■ Records from a data source ■
[Start of section]
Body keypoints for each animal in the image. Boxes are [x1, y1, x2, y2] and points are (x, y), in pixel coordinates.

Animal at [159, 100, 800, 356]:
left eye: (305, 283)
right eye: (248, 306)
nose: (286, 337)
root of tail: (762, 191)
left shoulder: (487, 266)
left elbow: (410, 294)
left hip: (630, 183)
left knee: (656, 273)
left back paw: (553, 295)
[End of section]
[Start of section]
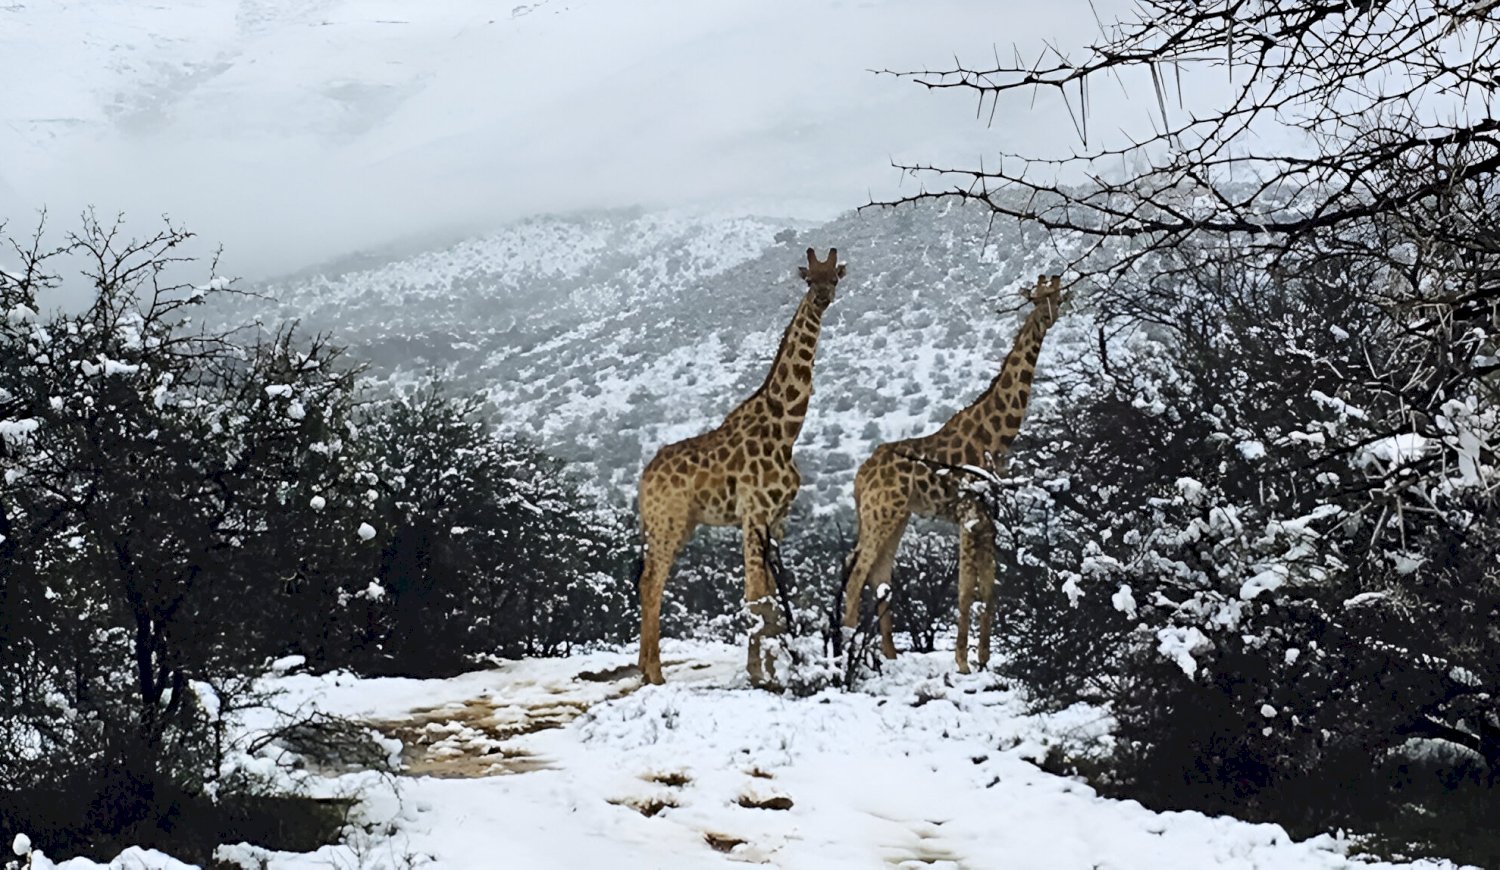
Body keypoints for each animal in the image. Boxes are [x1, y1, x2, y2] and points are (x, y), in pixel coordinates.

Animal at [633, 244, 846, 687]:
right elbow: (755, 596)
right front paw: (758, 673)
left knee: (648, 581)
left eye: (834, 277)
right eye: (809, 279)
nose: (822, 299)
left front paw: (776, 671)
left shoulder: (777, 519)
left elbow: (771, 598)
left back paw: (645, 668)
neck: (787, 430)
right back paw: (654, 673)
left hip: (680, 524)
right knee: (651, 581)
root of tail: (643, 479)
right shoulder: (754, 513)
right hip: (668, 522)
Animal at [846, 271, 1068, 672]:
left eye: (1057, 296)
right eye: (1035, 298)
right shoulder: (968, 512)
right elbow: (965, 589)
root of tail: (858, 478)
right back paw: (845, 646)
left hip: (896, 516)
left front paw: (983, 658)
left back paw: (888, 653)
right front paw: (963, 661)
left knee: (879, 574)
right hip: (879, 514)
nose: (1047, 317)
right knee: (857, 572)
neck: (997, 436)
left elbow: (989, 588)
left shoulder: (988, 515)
[End of section]
■ Task to carry out ■
Repeat the entries above verbatim, but only from the line that has "left eye: (1057, 296)" down to the line that has "left shoulder: (988, 515)", inclusive.

■ Written solution ■
left eye: (1057, 296)
right eye: (1035, 298)
right shoulder: (968, 512)
right elbow: (965, 589)
root of tail: (858, 478)
right back paw: (845, 646)
left hip: (896, 516)
left front paw: (983, 658)
left back paw: (888, 653)
right front paw: (963, 661)
left knee: (879, 574)
right hip: (879, 514)
nose: (1047, 317)
right knee: (857, 572)
neck: (997, 436)
left elbow: (989, 588)
left shoulder: (988, 515)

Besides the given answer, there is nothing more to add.